▸ SELECTED EXTRACT

Kuwait: Criminal Court issues rulings against human rights defenders from the Bedoon community

29.01.20

On 28 January 2020, the Fourth Circuit Criminal Court issued rulings against 16 Bedoon human rights defenders, describing them as "illegal residents", and sentenced two of them to ten years in prison, followed by deportation, and one defendant in absentia to life in prison. The ruling, a copy of which was reviewed by the Gulf Centre for Human Rights (GCHR), constitutes a violation of their right to obtain Kuwaiti citizenship as they have lived with their parents in these countries for too many years.

The 16 Bedoon human rights defenders are Mohammad Wali Al-Anezi, Reda Thamer Al-Fadhli, Hamoud Rabah Hamoud (Hamoud Al-Rabah), Abdualhakim Al-Fadhli, Abdullah Al-Fadhli, Hamid Jamil, Ahmed Majeed Al-Onan, Yousif Obaid Al-Bashiq, Khalifa Al-Anezi, Awad Salih Al-Onan, Jarallah Al-Fadhli, Yousif Badr Al-Osmi, Mutaib Sebhan Al-Onan, Ahmed Shaya Al-Anezi, Mohammad Khudair Al-Anezi, and Badr Khudair Matar.

▸ LISTED ENTRIES
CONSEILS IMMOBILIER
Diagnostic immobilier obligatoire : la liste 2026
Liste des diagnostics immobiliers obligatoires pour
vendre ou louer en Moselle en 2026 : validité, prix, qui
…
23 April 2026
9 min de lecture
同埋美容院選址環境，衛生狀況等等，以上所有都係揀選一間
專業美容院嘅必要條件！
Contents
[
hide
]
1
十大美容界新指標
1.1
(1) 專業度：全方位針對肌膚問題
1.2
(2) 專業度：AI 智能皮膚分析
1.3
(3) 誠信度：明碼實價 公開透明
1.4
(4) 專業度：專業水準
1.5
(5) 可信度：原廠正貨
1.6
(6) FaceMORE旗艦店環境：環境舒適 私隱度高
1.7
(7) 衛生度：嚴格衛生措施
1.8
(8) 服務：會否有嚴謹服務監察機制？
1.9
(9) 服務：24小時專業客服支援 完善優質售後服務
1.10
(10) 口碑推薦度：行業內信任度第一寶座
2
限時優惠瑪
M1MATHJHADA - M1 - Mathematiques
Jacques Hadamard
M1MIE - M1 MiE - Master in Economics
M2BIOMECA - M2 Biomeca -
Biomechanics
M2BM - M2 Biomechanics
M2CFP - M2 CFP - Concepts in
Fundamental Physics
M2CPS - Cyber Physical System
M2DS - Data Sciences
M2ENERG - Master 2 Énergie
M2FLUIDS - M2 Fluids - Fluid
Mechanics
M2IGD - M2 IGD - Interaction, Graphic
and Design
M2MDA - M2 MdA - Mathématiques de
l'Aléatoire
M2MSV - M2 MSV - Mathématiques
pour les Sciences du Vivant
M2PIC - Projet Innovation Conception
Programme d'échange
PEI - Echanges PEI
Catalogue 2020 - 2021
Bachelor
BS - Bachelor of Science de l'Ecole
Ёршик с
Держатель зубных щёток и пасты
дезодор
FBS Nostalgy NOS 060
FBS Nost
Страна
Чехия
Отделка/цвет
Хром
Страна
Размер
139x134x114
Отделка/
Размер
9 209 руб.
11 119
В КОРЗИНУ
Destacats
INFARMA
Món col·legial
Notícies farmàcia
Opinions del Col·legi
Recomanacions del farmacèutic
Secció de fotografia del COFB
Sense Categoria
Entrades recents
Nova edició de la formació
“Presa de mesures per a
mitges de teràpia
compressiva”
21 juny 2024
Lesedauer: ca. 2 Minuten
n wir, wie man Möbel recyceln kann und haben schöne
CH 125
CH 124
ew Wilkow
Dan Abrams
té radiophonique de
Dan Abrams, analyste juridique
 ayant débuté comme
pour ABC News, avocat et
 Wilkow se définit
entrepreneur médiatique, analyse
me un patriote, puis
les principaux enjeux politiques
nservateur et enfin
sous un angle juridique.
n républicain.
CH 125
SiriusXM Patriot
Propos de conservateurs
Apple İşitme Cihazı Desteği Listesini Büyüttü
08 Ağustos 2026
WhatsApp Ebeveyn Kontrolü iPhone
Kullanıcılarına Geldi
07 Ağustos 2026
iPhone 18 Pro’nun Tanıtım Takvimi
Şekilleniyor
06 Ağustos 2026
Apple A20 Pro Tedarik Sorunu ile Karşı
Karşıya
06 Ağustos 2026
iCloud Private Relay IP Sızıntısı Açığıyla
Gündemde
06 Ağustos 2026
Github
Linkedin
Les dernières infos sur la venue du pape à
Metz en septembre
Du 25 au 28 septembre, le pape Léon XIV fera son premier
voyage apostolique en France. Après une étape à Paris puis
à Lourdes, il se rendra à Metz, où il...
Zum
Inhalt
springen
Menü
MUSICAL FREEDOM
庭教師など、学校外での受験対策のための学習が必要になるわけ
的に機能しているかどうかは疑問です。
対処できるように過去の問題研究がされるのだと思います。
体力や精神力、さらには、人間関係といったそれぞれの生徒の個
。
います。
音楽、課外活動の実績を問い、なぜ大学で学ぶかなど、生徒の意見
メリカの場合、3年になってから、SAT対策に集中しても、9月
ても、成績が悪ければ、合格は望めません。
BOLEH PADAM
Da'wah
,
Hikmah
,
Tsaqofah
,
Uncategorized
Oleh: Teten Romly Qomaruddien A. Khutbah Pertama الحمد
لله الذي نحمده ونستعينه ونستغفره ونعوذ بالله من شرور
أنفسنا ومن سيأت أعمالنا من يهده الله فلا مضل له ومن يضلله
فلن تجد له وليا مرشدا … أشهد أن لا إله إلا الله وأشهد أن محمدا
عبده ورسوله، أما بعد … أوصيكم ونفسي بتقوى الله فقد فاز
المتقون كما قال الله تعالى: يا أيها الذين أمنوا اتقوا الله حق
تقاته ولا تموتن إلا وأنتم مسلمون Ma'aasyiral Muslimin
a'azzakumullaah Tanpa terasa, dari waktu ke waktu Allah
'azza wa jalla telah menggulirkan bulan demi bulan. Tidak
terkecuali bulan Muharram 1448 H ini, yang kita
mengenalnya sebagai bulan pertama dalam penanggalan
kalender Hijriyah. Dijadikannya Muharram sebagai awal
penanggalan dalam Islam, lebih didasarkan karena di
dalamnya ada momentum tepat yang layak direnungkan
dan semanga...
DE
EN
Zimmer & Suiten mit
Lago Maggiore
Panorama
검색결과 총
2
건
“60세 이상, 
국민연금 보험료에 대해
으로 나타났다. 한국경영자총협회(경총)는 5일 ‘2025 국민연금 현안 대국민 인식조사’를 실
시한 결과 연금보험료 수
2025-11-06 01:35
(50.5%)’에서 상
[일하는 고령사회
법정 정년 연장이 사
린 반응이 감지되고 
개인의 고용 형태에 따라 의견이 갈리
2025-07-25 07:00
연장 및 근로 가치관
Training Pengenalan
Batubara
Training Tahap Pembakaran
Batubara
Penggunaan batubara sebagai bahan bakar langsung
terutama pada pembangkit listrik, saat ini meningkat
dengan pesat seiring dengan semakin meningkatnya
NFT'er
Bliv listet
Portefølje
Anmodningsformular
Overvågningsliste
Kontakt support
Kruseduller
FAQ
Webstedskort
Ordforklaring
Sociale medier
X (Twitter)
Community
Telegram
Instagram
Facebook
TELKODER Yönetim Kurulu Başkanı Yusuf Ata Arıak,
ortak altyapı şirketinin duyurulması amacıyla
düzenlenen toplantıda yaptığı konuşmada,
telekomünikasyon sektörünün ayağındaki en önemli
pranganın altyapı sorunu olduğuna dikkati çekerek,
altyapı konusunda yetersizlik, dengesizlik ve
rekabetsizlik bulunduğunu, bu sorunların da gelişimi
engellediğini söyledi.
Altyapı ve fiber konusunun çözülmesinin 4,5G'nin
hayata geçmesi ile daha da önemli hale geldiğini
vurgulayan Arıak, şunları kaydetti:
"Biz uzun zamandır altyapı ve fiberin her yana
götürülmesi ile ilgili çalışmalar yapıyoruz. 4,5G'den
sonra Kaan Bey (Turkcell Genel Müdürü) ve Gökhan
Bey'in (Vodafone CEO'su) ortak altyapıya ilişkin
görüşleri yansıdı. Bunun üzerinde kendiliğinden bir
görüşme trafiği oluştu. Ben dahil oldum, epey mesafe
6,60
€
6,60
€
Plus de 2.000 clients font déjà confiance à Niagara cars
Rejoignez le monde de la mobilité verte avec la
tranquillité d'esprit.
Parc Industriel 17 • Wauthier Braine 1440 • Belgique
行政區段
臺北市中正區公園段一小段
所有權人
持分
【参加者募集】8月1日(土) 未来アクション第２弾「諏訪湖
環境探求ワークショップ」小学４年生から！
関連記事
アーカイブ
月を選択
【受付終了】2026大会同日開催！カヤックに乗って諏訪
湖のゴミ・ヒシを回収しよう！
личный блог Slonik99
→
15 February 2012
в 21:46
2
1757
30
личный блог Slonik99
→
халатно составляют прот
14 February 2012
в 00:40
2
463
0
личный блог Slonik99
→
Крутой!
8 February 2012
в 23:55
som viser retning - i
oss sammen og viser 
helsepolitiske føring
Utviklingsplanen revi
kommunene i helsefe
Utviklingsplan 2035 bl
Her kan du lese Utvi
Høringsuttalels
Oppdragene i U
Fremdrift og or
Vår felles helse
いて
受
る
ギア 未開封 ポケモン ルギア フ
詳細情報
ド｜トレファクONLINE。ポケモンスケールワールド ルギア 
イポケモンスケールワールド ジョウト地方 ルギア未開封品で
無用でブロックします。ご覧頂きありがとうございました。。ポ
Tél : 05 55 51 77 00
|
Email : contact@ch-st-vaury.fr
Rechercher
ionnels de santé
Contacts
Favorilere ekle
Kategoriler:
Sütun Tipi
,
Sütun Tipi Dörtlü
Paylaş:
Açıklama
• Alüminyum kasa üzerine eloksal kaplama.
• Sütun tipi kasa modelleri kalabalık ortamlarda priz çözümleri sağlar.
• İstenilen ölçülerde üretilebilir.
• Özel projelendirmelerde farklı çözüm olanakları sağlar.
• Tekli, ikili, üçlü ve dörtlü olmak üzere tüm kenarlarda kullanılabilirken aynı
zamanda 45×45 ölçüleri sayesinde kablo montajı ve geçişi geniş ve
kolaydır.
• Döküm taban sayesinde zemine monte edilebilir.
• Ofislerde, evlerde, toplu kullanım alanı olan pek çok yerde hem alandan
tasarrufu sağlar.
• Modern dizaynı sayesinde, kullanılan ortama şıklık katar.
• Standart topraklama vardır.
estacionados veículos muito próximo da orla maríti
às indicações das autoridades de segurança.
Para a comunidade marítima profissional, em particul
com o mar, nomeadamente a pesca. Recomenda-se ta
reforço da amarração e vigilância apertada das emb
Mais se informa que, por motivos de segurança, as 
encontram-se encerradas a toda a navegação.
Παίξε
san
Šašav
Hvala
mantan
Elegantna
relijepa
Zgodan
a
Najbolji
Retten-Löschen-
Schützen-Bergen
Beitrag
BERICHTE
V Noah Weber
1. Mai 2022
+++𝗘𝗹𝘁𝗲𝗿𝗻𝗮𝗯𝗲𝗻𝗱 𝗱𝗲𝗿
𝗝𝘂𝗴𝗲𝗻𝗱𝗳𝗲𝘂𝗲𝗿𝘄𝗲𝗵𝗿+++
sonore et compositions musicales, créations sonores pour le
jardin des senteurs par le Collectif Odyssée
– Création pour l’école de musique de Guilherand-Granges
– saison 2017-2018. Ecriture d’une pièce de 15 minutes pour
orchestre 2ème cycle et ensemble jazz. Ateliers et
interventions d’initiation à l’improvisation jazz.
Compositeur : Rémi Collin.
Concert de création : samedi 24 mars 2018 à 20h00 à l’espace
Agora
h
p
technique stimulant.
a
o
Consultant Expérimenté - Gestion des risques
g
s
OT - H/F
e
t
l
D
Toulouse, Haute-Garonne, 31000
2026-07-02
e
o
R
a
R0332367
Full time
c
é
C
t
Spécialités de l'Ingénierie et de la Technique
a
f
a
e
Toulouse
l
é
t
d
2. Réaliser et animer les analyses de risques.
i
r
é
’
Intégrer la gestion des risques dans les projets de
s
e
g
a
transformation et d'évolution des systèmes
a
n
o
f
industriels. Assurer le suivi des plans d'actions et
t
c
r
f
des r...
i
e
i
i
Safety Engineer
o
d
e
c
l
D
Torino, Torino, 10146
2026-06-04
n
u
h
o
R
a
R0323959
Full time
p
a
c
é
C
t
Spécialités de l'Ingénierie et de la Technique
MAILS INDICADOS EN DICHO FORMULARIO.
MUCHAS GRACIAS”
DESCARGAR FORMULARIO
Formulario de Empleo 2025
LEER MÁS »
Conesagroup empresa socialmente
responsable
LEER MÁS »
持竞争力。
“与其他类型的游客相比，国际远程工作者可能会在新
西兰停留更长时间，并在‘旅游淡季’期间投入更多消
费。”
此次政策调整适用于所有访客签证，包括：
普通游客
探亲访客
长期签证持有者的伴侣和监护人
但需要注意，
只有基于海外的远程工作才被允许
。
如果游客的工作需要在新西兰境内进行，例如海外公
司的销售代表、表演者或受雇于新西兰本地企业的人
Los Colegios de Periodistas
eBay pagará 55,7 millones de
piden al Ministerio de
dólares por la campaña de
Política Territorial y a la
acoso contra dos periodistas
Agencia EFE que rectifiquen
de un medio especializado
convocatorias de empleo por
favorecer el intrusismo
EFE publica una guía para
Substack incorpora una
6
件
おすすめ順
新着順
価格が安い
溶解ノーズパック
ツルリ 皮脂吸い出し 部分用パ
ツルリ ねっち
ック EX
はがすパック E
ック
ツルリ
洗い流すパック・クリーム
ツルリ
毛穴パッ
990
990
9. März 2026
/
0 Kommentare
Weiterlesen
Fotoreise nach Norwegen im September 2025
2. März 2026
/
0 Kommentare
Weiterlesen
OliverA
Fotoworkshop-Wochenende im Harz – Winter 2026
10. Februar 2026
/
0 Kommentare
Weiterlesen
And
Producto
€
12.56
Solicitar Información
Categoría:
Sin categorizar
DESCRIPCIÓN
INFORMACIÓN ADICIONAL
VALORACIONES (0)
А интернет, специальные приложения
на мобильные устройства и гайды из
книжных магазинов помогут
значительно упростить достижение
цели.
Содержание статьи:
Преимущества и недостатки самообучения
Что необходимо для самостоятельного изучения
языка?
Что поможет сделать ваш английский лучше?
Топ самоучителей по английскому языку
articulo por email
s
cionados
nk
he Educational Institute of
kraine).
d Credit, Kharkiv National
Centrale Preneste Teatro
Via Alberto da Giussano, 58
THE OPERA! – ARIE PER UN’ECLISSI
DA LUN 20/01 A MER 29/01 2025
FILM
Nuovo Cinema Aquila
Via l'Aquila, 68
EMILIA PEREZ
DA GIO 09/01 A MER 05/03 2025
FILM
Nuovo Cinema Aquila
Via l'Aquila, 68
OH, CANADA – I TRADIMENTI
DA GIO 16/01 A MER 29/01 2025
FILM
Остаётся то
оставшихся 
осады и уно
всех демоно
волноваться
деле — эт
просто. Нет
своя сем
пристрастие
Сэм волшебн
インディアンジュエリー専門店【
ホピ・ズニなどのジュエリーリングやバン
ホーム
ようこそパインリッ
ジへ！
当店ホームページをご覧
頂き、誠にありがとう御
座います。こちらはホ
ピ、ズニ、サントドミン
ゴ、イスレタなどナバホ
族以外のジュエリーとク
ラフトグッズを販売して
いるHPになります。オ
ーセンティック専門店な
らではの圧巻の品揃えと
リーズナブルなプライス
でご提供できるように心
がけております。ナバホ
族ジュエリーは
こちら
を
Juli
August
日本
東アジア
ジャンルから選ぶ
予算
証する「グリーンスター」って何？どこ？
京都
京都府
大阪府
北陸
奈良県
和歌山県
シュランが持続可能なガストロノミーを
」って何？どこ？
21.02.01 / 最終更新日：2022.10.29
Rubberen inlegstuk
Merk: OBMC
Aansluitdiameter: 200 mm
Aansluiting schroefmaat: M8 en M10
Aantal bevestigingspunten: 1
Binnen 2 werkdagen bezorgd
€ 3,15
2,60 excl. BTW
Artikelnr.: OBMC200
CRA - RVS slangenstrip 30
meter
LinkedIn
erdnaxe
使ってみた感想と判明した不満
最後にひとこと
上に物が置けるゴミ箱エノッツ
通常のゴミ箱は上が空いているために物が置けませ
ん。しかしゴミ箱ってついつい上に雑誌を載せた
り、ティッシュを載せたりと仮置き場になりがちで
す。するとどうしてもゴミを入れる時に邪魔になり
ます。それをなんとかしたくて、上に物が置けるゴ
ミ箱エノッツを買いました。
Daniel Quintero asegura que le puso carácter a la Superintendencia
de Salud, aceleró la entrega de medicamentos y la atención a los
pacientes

▸ PROMPT 1
According to the report on the Bedoon rulings, on what date did the Fourth Circuit Criminal Court issue its rulings?
▸ PROMPT 2
Copy out the passage of the report on the Bedoon rulings starting with "On 28 January" and going on through "too many years.".
The entries have no connection to the report on the Bedoon rulings.

▸ WRITTEN RESPONSE 1
28 January 2020

▸ WRITTEN RESPONSE 2
On 28 January 2020, the Fourth Circuit Criminal Court issued rulings against 16 Bedoon human rights defenders, describing them as "illegal residents", and sentenced two of them to ten years in prison, followed by deportation, and one defendant in absentia to life in prison. The ruling, a copy of which was reviewed by the Gulf Centre for Human Rights (GCHR), constitutes a violation of their right to obtain Kuwaiti citizenship as they have lived with their parents in these countries for too many years.